Under the statute, a proceeding for compensation cannot be maintained unless written notice of the accident stating certain facts not here material, shall have been given to the employer as soon as practicable after the happening thereof (sections 4914, 4915, Kentucky Statutes), subject, however, to the further provision that such notice shall not be held invalid or insufficient by reason of any inaccuracy in complying’ with section 4915, unless it be shown that the employer was in fact misled to his injury thereby, and that want of notice, or delay in giving notice, shall not be a bar to proceedings under the act, if it be shown that the employer, his agent or representative had knowledge of the injury or that such delay or failure to give notice was occasioned by mistake or other reasonable cause. The board found, as a matter of fact, that if a prompt examination of appellee’s injuries had been made soon after the accident, such examination would have disclosed whether appellee’s disability was the result of the injury sustained by him or resulted from pre-existing disease, and further that if appellee’s injuries had been promptly and properly treated at the time of their occurrence, the probabilities are that their present development would have been largely arrested. There being some evidence to support this finding, it results that the finding is conclusive.

It remains to be determined whether the board’s conclusions of law on the question of notice were proper. One of its conclusions was that the failure to give notice was prejudicial to appellant. As no other person was present when the alleged injury was received, and as the company did not learn of it until too late to determine whether the tubercular condition of appellee’s hip which afterwards developed was due in any respect to the al*509leged injury, there can be no doubt that the failure to give notice put it out of the power of the company to present a defense which might have proved decisive of the claim. That being true, we concur in the ruling of the board that the failure to give notice was necessarily prejudicial.

A further conclusion of law was that the failure to give notice was not occasioned by mistake or other reasonable cause. According to appellee, he asked his brother to notify the company, but his brother forgot to do so. It is not contended that appellee was too ill to inquire whether the notice was given, and to send another in case his message was not delivered. The case is simply one where he entrusted the giving of a verbal notice to his brother, and then let the matter rest without even taking the trouble to inquire of his brother whether the notice had been given. Should these circumstances be deemed sufficient to show that the failure to give notice was occasioned by mistake or other reasonable cause, it would result in a practical nullification of the statute. We, therefore, concur in the ruling of the board.

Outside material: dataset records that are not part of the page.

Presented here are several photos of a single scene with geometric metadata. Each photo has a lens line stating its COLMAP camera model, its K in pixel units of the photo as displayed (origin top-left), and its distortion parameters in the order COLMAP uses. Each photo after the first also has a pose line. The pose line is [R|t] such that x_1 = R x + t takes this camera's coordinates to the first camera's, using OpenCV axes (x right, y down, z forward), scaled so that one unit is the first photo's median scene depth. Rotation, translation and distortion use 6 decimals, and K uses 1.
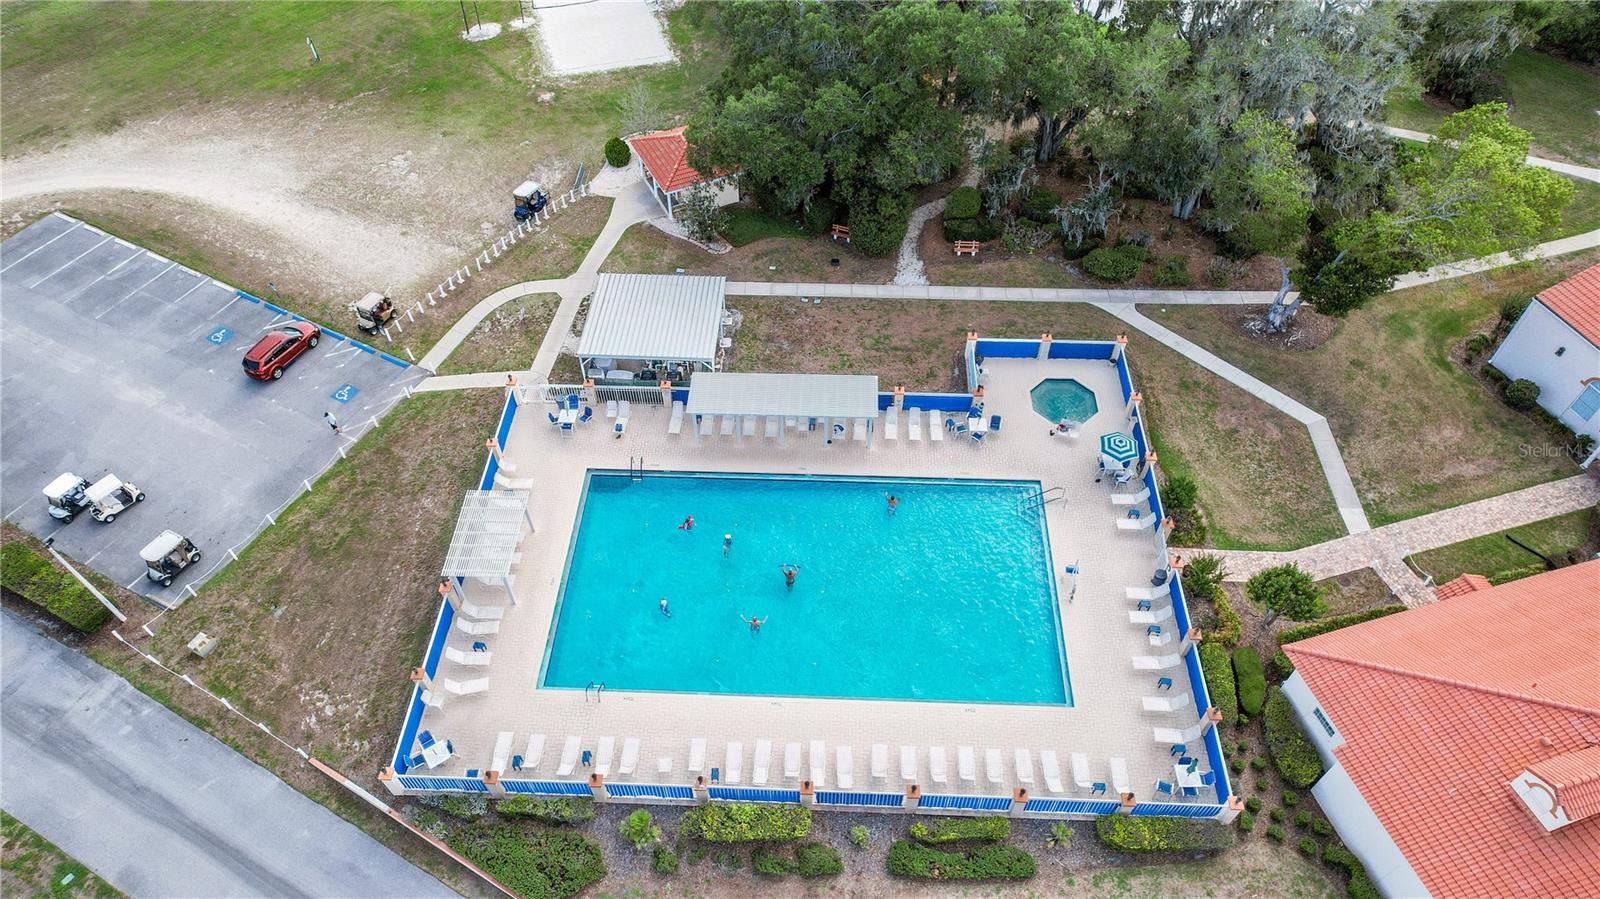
lens RADIAL K [[1016.9, 0, 797.8], [0, 1016.9, 459.5], [0, 0, 1]] dist [-0.040996, 0.071844]
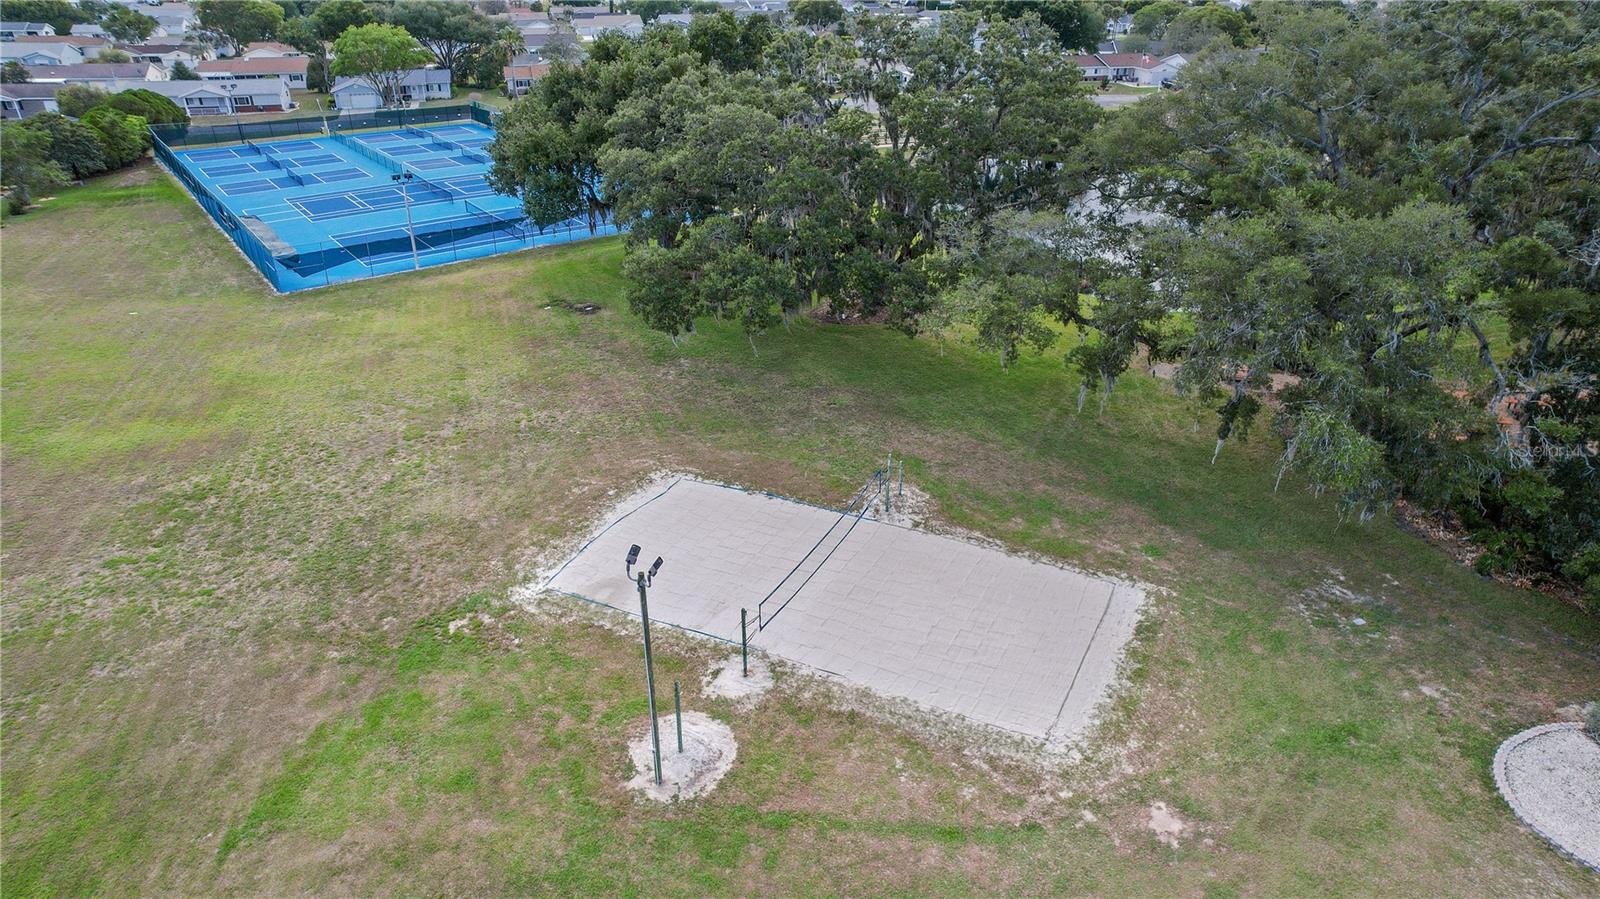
lens RADIAL K [[1016.9, 0, 797.8], [0, 1016.9, 459.5], [0, 0, 1]] dist [-0.040996, 0.071844]
pose [[0.706912, -0.312627, 0.634460, -0.639915], [0.530691, 0.827447, -0.183572, -0.581493], [-0.467592, 0.466471, 0.750841, 0.950552]]
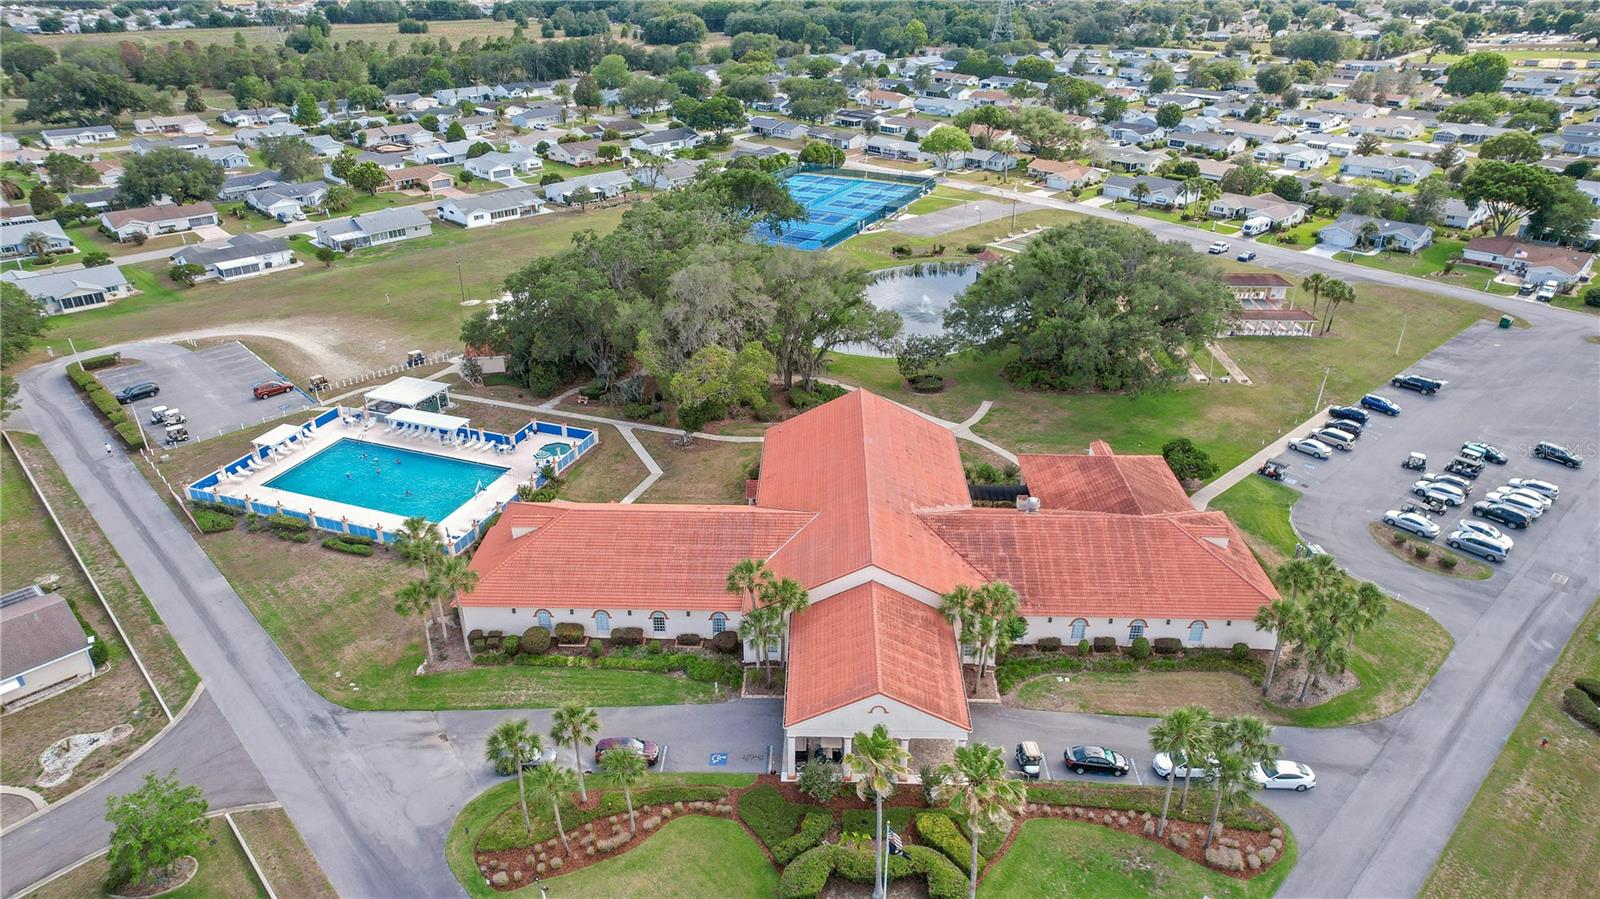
lens RADIAL K [[1016.9, 0, 797.8], [0, 1016.9, 459.5], [0, 0, 1]] dist [-0.040996, 0.071844]
pose [[0.951760, 0.146826, -0.269436, 1.183454], [-0.236437, 0.910603, -0.338970, 0.501731], [0.195580, 0.386322, 0.901390, -0.711660]]
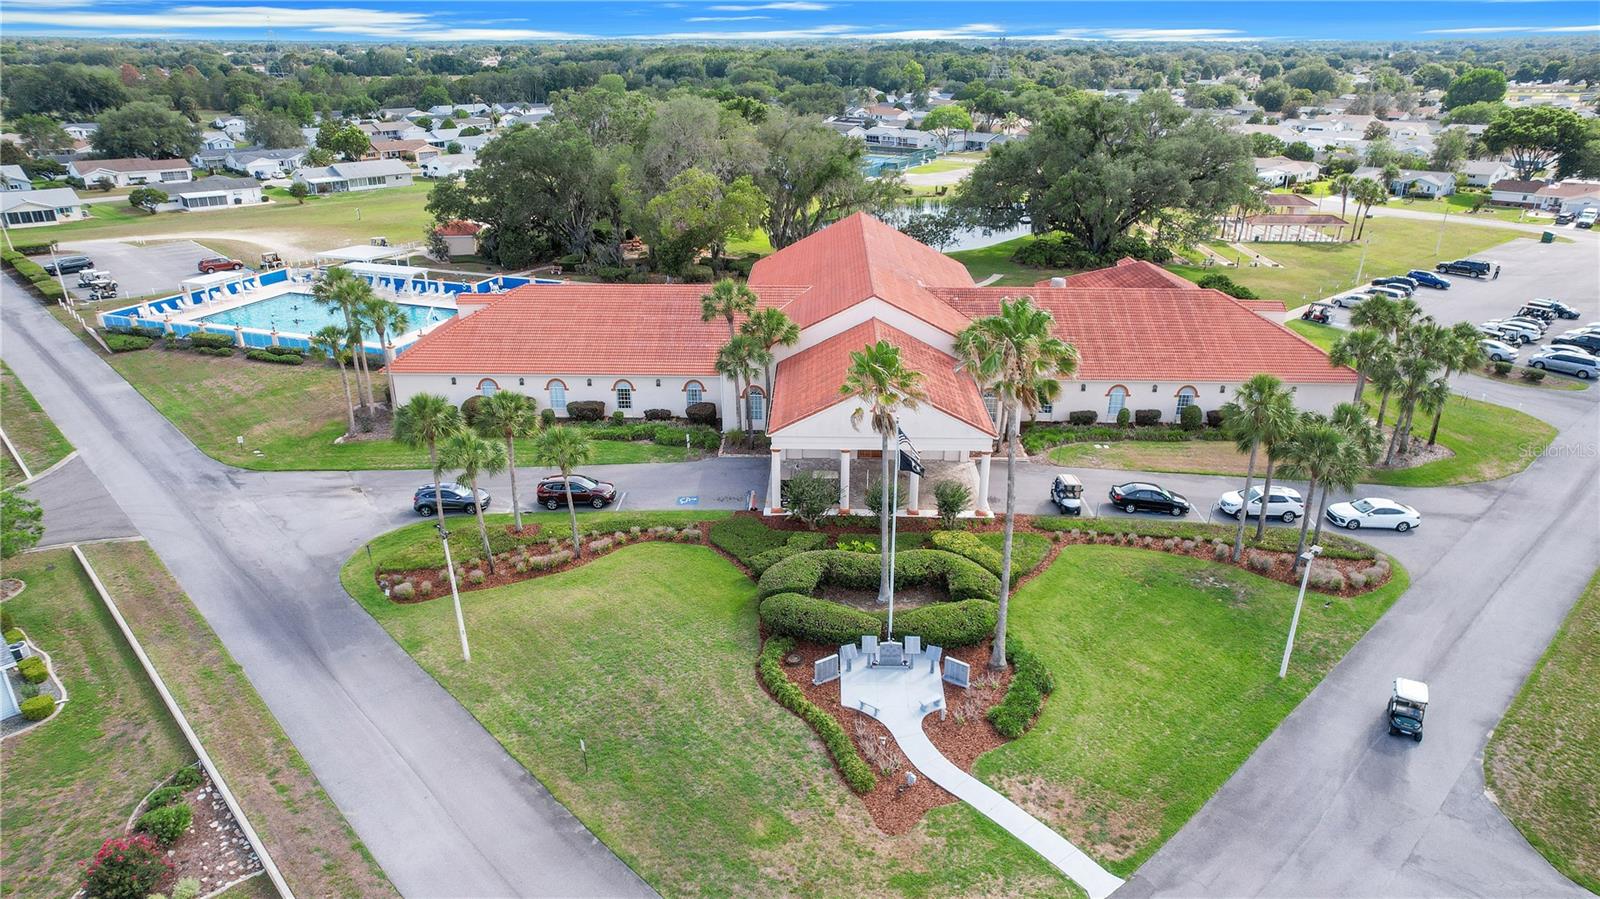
lens RADIAL K [[1016.9, 0, 797.8], [0, 1016.9, 459.5], [0, 0, 1]] dist [-0.040996, 0.071844]
pose [[0.951720, 0.126596, -0.279649, 1.194380], [-0.237739, 0.880282, -0.410589, 0.779204], [0.194191, 0.457249, 0.867879, -0.368228]]
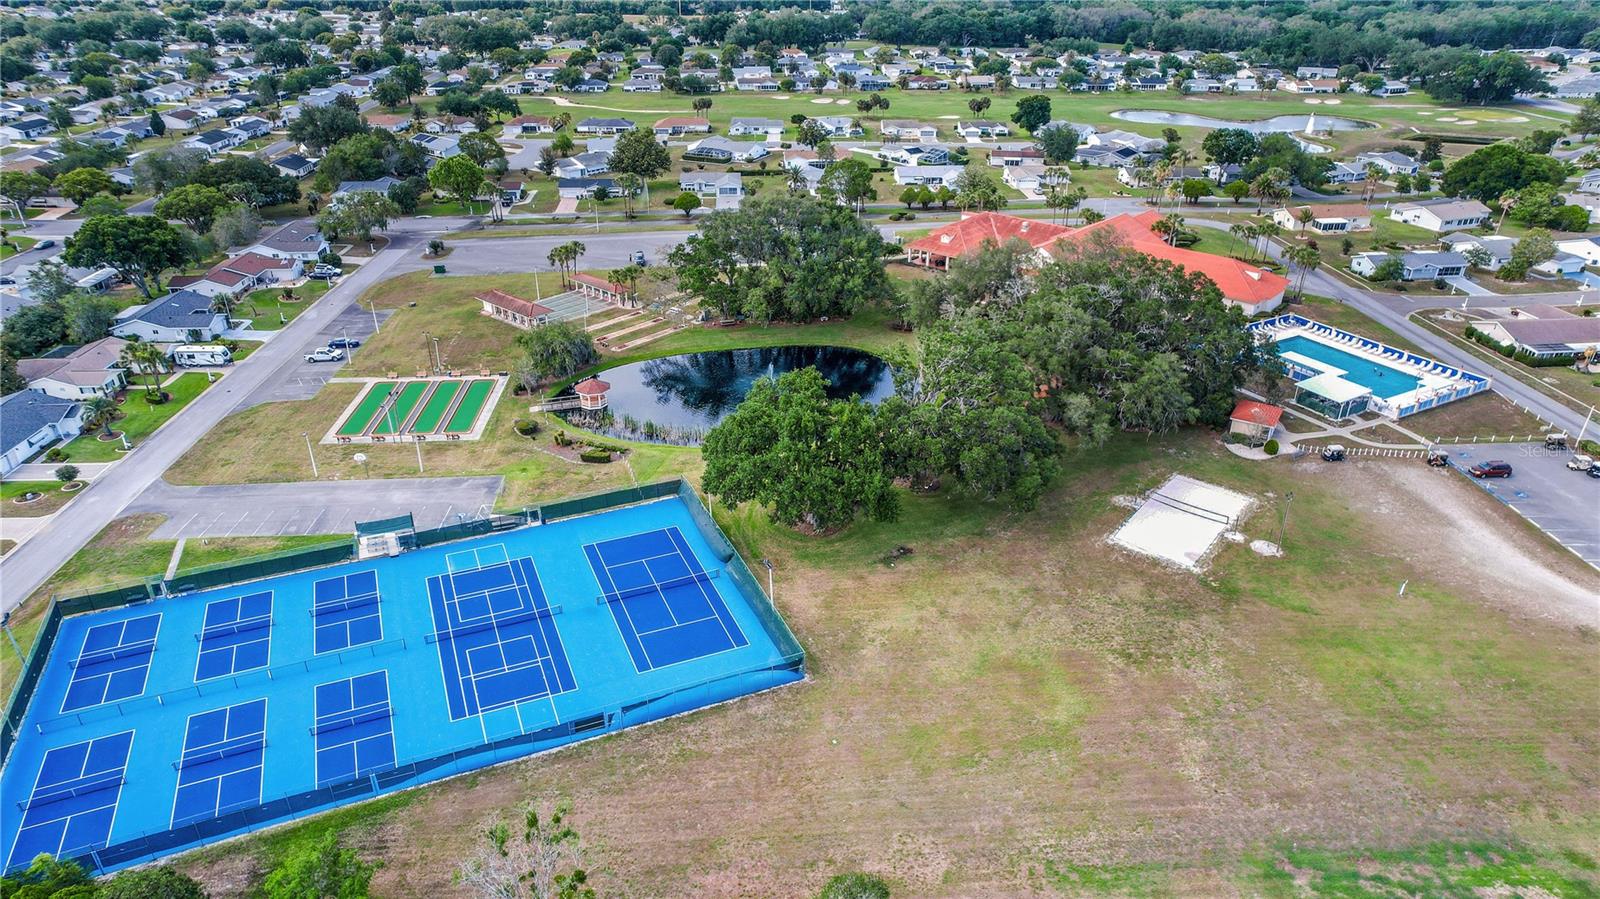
lens RADIAL K [[1016.9, 0, 797.8], [0, 1016.9, 459.5], [0, 0, 1]] dist [-0.040996, 0.071844]
pose [[-0.533237, -0.383717, 0.753936, -1.276627], [0.638058, 0.402747, 0.656259, -2.348947], [-0.555463, 0.830997, 0.030074, 1.653702]]
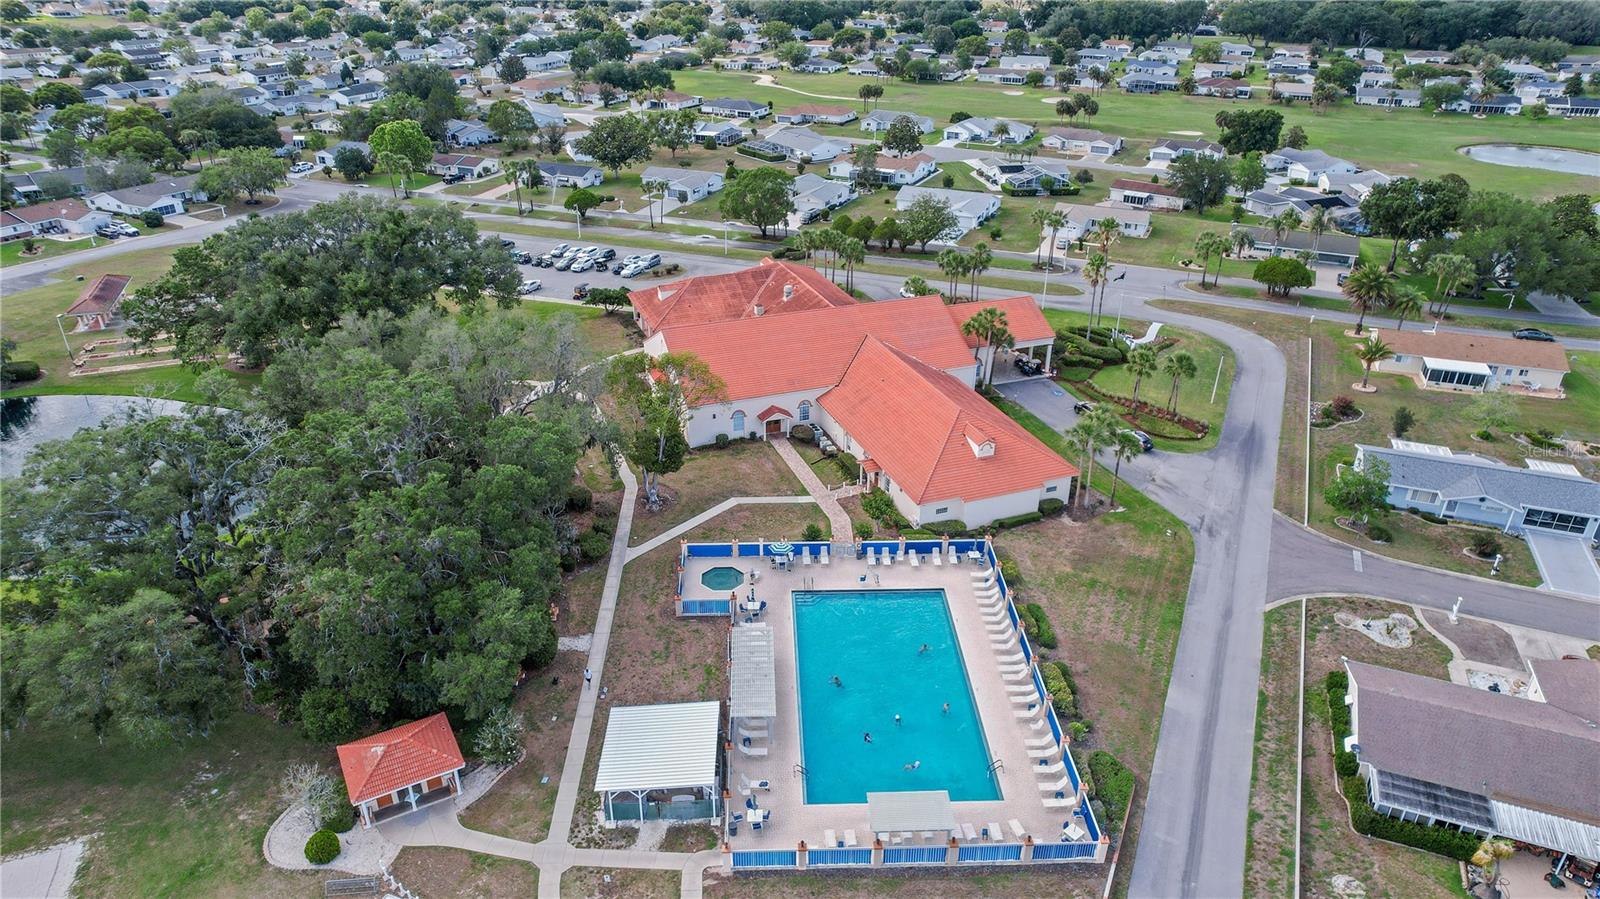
lens RADIAL K [[1016.9, 0, 797.8], [0, 1016.9, 459.5], [0, 0, 1]] dist [-0.040996, 0.071844]
pose [[-0.076637, -0.459086, 0.885080, -0.928621], [0.749855, 0.558527, 0.354633, -0.559719], [-0.657148, 0.690860, 0.301444, 0.302202]]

As notice was necessary, and it was not shown that the failure to give notice was occasioned by mistake or other reasonable cause, it necessarily follows that appellee ’s claim for compensation was properly dismissed by the board, and that its award should have been affirmed by the circuit court.

This conclusion makes it unnecessary to consider the other conclusions of law made by the board.

Wherefore, the judgment is reversed and cause remanded with directions to enter judgment in conformity with this opinion.